**AIM:** Switch every "sub-region" to "district" in the records from the line with "longitude: 5.4101" to the line with "latitude: 21.1029", and write out those lines again with nothing else changed.

**Lines of data:**
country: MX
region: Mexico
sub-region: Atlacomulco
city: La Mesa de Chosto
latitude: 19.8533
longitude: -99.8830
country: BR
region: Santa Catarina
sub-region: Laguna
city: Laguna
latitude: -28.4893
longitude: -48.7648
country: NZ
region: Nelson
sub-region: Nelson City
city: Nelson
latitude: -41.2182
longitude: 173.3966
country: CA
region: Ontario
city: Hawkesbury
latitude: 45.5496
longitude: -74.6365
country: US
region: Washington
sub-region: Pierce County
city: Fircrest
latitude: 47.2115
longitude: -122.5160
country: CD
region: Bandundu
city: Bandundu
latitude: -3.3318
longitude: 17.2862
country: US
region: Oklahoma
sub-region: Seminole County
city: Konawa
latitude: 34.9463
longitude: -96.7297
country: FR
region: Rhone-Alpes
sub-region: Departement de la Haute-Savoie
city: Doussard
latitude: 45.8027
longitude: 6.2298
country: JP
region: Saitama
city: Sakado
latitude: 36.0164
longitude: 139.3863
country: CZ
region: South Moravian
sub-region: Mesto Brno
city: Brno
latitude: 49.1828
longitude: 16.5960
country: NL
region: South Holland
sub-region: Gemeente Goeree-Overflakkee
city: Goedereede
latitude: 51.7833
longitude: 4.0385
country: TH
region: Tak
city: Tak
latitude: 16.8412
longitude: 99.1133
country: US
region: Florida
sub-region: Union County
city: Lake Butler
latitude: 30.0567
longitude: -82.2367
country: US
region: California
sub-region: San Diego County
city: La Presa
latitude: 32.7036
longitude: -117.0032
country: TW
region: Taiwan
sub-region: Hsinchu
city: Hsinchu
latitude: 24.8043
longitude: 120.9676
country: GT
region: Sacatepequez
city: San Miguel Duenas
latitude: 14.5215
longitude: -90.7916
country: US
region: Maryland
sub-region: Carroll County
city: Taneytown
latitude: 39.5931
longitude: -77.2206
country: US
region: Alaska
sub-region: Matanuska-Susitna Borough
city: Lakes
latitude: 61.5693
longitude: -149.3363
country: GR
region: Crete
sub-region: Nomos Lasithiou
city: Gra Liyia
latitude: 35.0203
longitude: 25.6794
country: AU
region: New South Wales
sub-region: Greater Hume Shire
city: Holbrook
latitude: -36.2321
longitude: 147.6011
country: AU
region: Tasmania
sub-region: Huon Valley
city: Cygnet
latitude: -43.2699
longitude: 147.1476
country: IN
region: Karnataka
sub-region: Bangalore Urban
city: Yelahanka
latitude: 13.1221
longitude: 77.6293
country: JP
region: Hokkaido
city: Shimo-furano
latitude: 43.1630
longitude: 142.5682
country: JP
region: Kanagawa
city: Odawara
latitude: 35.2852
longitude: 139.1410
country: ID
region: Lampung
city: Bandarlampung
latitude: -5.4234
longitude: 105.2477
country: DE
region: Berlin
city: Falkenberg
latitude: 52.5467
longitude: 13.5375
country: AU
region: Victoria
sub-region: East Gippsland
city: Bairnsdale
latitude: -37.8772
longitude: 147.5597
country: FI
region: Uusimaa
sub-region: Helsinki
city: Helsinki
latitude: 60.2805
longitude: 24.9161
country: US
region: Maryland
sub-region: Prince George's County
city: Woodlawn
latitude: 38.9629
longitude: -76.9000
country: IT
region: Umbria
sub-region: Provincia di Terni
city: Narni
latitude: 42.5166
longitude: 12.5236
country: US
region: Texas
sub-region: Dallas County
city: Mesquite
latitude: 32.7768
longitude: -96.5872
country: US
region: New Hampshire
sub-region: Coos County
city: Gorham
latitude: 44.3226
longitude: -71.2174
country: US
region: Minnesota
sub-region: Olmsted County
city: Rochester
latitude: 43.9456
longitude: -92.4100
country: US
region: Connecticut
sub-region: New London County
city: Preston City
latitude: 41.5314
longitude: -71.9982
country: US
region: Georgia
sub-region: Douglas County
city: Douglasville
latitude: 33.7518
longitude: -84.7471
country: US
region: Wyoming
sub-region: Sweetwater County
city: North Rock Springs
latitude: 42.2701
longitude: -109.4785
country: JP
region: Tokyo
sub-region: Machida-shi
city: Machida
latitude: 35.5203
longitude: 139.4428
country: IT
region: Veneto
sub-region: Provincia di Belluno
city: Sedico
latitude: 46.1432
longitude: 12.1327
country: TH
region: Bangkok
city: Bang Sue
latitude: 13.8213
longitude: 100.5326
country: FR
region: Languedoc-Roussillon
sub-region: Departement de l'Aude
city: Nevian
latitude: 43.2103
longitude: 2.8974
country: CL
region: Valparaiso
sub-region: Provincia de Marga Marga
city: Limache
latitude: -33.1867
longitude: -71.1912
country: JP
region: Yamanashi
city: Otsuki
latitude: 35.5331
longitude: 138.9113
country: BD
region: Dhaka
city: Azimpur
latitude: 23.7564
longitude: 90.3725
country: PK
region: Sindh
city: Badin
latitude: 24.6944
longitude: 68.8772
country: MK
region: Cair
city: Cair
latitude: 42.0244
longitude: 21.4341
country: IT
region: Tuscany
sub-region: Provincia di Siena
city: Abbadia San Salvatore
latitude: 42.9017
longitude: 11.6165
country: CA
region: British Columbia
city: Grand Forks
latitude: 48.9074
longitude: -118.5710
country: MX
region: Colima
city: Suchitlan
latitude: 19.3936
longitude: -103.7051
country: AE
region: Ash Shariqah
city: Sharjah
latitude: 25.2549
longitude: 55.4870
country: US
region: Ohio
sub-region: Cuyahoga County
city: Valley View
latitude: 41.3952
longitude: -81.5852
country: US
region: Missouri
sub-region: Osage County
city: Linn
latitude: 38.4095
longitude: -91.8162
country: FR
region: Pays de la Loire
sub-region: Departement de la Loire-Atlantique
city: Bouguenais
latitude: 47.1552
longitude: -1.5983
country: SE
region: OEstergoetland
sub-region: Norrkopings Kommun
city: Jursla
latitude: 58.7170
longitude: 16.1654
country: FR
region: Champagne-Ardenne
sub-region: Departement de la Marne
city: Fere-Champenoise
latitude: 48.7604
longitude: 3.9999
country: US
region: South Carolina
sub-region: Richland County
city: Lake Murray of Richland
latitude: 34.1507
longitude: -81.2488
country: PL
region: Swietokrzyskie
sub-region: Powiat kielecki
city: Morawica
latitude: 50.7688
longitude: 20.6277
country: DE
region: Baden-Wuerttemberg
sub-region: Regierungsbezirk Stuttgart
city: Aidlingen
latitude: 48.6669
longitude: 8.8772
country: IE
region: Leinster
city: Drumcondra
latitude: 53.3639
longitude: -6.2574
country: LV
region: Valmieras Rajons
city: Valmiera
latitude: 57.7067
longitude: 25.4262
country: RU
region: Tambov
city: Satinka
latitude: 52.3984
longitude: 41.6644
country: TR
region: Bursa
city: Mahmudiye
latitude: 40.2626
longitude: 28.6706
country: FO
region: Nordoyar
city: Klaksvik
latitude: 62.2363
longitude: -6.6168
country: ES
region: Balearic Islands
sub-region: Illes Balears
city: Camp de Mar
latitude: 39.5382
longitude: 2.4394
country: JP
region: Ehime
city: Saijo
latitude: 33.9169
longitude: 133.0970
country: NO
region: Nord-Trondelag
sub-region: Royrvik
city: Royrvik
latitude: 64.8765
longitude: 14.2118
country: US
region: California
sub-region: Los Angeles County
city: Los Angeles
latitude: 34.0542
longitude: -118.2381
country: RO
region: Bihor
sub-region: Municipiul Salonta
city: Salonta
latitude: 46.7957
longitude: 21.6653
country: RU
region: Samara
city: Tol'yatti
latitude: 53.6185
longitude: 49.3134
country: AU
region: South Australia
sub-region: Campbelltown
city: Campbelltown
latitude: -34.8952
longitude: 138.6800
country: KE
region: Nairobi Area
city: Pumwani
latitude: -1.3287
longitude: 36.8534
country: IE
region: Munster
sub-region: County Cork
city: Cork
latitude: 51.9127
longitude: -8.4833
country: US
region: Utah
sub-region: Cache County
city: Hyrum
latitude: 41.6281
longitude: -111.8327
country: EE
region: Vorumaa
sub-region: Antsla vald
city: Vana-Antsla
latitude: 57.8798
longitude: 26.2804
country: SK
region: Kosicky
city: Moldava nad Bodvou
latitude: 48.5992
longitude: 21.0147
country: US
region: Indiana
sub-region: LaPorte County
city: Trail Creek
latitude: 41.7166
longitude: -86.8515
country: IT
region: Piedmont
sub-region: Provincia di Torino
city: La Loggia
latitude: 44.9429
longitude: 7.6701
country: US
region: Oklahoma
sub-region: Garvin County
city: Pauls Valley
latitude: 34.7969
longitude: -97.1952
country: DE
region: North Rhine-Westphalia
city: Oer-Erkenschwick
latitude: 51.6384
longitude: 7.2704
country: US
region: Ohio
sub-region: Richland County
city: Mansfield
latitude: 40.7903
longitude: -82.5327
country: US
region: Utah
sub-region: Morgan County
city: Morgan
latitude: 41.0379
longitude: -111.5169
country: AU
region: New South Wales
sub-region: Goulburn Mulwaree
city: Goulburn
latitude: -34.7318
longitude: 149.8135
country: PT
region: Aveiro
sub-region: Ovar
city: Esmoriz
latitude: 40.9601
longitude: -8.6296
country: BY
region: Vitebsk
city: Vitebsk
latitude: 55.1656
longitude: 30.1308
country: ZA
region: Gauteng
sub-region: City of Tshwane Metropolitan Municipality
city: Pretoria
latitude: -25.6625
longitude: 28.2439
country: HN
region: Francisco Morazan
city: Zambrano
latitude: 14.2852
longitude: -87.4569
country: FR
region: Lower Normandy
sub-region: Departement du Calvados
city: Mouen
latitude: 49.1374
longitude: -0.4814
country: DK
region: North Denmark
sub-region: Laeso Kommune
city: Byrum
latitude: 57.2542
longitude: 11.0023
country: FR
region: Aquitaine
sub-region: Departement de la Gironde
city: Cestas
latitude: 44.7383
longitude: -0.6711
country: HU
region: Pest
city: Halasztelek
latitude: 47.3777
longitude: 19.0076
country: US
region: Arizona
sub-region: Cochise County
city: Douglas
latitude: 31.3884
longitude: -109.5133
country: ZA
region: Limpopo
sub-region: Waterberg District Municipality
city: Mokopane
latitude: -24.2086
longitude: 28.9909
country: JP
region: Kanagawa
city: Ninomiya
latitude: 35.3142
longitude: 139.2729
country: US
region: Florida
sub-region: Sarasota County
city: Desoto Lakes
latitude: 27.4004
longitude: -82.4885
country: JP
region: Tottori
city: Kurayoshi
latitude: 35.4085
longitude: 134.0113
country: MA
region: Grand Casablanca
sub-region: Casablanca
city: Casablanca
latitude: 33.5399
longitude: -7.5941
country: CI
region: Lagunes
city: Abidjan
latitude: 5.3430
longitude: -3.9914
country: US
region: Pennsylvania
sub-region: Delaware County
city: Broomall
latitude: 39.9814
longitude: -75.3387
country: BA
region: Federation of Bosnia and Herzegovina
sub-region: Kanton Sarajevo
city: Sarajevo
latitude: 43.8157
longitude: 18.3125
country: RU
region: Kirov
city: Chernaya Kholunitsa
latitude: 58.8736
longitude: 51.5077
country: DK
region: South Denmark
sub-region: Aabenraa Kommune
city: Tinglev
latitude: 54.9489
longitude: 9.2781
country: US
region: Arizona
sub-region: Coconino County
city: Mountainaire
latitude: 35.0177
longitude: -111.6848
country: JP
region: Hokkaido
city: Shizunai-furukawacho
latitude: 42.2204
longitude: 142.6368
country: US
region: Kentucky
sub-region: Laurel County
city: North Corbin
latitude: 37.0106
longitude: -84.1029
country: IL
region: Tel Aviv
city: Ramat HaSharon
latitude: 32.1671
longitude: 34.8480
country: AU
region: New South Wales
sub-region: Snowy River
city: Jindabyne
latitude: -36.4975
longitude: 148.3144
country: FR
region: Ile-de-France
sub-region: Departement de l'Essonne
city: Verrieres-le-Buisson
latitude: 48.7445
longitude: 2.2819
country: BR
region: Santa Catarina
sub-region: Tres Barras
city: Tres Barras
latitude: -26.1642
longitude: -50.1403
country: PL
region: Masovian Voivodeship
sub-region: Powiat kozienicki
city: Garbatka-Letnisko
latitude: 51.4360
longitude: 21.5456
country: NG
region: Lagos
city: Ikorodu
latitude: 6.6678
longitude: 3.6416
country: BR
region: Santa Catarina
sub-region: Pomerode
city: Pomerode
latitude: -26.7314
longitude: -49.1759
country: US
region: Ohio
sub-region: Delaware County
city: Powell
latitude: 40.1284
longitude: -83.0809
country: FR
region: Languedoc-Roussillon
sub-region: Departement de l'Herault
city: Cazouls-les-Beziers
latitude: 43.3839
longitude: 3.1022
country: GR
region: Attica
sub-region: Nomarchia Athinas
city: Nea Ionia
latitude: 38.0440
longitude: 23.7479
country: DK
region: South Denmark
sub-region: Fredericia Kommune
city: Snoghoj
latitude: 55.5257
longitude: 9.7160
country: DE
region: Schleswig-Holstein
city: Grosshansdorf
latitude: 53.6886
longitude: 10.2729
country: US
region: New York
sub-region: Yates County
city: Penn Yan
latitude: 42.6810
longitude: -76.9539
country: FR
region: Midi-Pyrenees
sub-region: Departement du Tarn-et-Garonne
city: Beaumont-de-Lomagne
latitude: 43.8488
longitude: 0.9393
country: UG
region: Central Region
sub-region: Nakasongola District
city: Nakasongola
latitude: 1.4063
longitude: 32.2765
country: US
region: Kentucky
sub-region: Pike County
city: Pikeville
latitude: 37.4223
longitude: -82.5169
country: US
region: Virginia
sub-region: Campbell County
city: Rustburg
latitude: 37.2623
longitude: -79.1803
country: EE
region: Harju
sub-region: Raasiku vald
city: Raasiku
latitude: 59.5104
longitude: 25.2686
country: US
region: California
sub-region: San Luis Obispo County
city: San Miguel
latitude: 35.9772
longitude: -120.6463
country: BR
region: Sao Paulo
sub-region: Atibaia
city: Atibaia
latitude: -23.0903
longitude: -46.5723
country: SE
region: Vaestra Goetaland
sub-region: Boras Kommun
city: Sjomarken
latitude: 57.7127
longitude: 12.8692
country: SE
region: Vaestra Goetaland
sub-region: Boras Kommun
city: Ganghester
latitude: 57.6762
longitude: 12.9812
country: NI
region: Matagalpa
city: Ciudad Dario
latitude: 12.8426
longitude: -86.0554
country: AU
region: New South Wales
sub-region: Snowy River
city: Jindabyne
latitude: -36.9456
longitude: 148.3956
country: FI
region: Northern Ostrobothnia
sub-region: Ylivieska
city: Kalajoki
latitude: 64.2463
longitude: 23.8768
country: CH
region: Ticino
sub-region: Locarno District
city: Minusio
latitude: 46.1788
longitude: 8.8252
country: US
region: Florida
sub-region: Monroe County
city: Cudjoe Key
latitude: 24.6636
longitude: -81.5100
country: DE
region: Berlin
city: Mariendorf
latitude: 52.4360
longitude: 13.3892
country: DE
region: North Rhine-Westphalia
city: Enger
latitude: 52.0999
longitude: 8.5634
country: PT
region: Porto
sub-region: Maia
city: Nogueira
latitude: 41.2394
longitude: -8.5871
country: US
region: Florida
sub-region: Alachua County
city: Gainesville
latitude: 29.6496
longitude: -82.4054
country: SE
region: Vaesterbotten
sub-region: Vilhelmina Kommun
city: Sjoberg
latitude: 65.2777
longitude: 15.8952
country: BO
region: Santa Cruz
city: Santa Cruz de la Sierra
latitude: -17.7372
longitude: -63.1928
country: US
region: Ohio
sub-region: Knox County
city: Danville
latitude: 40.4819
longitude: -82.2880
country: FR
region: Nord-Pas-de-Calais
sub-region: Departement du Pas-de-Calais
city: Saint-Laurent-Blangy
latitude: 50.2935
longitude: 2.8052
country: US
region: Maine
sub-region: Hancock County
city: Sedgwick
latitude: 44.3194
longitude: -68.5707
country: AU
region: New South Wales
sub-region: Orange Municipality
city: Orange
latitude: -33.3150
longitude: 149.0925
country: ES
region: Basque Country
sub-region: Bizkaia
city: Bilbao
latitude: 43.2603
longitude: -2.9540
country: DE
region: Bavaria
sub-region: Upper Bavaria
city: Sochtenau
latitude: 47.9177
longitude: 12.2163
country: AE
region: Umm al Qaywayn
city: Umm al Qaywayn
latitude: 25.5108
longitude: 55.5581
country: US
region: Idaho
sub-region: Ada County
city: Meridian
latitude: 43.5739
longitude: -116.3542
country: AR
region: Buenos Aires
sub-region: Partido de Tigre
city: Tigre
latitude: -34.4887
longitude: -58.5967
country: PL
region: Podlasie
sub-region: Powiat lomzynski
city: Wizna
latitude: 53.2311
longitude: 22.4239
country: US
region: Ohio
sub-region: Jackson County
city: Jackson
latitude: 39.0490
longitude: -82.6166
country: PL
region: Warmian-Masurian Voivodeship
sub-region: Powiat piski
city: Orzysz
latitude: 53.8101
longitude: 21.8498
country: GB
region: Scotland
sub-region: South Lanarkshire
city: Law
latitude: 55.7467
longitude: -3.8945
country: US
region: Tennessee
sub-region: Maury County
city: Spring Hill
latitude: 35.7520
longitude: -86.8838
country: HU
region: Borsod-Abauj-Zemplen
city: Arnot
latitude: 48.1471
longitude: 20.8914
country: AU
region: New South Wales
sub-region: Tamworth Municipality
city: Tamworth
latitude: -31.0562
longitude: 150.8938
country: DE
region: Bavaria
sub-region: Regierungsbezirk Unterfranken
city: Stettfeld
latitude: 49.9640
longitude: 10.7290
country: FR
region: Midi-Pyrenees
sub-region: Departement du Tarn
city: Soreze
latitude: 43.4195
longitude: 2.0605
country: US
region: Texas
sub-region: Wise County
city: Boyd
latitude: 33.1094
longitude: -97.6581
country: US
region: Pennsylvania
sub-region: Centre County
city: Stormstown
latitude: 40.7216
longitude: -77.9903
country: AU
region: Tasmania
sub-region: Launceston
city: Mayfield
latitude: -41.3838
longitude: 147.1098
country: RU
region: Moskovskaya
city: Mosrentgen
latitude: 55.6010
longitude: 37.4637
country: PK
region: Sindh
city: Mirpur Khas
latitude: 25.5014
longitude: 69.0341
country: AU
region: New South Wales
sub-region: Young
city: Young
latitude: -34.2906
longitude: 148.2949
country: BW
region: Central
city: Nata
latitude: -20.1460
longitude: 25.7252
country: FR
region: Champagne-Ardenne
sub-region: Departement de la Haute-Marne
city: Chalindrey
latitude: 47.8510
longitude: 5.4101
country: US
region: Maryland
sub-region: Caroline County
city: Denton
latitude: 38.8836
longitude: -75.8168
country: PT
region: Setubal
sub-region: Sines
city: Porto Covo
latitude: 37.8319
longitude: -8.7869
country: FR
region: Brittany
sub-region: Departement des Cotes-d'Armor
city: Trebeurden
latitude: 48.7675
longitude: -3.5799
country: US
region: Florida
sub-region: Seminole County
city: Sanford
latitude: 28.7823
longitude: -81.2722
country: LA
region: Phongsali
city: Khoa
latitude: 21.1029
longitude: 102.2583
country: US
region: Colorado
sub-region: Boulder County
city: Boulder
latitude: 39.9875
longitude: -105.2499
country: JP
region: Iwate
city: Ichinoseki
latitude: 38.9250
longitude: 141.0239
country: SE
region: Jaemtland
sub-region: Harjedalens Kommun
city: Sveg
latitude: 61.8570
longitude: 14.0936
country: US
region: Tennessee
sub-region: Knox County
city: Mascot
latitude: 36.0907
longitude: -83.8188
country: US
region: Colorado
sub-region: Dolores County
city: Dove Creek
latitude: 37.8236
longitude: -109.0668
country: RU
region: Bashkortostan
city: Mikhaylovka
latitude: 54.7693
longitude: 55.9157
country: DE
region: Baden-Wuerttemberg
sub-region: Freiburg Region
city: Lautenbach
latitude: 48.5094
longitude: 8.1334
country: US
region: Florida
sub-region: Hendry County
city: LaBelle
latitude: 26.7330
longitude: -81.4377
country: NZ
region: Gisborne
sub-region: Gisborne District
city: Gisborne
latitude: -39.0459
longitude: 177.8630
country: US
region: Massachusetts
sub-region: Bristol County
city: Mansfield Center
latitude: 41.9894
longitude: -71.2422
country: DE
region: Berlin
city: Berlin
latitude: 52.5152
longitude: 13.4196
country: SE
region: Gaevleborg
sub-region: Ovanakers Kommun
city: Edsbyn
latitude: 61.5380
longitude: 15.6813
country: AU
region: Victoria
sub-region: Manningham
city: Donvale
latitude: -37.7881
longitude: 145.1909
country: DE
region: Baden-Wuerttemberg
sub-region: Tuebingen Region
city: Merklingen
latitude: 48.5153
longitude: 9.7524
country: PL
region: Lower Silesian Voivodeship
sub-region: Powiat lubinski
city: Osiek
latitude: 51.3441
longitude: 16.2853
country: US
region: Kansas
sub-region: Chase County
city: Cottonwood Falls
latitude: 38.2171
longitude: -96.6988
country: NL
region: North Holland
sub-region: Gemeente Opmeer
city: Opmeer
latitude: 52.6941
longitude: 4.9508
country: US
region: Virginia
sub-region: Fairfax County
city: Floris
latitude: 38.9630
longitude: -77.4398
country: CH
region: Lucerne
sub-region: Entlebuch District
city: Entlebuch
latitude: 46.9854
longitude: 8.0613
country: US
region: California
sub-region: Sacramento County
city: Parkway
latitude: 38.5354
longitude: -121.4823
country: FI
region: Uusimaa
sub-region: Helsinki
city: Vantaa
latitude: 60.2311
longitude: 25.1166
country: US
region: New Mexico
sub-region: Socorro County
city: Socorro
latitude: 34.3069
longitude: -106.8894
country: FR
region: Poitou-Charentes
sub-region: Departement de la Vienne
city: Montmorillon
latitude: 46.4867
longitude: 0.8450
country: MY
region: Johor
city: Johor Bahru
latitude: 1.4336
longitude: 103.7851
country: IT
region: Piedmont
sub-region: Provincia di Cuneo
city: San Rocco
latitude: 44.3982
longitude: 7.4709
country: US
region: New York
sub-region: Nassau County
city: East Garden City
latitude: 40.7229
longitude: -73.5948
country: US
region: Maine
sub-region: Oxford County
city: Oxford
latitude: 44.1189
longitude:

**EXERCISE SOLUTION:**
longitude: 5.4101
country: US
region: Maryland
district: Caroline County
city: Denton
latitude: 38.8836
longitude: -75.8168
country: PT
region: Setubal
district: Sines
city: Porto Covo
latitude: 37.8319
longitude: -8.7869
country: FR
region: Brittany
district: Departement des Cotes-d'Armor
city: Trebeurden
latitude: 48.7675
longitude: -3.5799
country: US
region: Florida
district: Seminole County
city: Sanford
latitude: 28.7823
longitude: -81.2722
country: LA
region: Phongsali
city: Khoa
latitude: 21.1029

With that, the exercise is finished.